Our prisons are still governed by the Prison Act of 1894, and its guidelines can be found in the Code of Criminal Procedure, 1898, the Code of Civil Procedure, 1908, the Lunacy Act, 1912, Police Act, 1861, to name but a few. None of these laws and rules talk about a prisoner’s right to read.
The UN Standard Minimum Rules for Treatment of Prisoners requires “every institution to have a library for the use of all categories of prisoners, adequately stocked with both recreational and instructional books, and prisoners to be encouraged to make full use of it.”
Clause 90 of this standard expressly states: “An untried prisoner shall be allowed to procure at his own expense or at the expense of a third party such books, newspapers, writing material.”
Since Bangladesh is committed under the International Covenant on Civil and Political Rights (ICCPR) of the United Nations, it becomes our duty to live up to its standards.
In prisons around Bangladesh, reading is either considered a luxury or a potential threat. But looking at prisons in other countries, our perception may change for the better. In the UK, families and friends can send books to prisoners; so long they are brought from four approved shops -- prisoners are allowed to have a total of 12 books in their cells.

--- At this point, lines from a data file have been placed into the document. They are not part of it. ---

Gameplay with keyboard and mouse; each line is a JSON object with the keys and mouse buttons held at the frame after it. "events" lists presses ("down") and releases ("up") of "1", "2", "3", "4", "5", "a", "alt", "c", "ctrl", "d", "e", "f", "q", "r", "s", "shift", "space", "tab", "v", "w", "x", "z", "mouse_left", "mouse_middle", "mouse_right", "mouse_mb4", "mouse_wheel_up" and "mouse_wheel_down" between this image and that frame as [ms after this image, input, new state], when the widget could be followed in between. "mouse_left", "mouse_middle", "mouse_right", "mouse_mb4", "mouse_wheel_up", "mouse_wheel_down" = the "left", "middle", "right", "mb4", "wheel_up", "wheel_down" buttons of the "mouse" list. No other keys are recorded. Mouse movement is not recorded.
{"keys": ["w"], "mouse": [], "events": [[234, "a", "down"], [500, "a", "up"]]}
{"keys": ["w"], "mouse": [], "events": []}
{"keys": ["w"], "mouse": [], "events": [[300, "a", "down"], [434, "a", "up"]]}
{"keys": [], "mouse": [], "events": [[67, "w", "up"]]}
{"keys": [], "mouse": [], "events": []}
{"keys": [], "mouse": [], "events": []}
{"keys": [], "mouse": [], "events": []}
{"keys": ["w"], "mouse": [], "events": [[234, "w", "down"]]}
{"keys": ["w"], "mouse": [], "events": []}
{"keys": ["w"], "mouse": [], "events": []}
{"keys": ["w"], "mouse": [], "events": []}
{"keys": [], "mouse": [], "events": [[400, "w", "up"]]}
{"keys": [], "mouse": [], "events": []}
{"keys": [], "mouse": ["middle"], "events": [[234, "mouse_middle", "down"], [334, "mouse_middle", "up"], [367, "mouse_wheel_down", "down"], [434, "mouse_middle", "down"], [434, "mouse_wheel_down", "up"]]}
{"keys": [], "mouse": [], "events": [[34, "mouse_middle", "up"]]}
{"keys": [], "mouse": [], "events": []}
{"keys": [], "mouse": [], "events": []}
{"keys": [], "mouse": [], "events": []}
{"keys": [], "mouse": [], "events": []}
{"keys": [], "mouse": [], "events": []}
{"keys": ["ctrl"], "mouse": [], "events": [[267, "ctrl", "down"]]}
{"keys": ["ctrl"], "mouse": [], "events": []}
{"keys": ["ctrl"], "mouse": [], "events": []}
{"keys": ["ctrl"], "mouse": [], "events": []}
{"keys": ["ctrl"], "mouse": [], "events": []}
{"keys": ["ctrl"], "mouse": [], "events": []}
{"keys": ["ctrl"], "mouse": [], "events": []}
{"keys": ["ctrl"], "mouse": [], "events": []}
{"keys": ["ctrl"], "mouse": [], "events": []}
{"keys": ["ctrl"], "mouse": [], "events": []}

Many US prisons are now distributing e-books to inmates as a way to modernize the reading experience. UK Justice Secretary Micheal Gove says: “People who are currently languishing in prison are potential assets to society. They could be productive and contribute.”
Our constitution safeguards the fundamental rights of every citizen of the country. Even those individuals in this lawful society who are behind bars are entitled to these rights. Article 39 of the constitution grants them the freedom of expression which no authority can take away.
Reading falls under such freedom, and it must be rightly upheld. Books are essential for the rehabilitation of the prisoners. It reduces the possibility of re-offending due to the positive effect it has on them.
A culture of learning needs to take root in our prisons. Examinees who are awaiting bail must be allowed to read their textbooks sent by their families.
They must not get deprived of building their careers just because they are in prison. It must not be forgotten that the jail is not just a place of confinement, but a correctional facility.
Aiman R Khan is an Advocate, Dhaka Judge Court.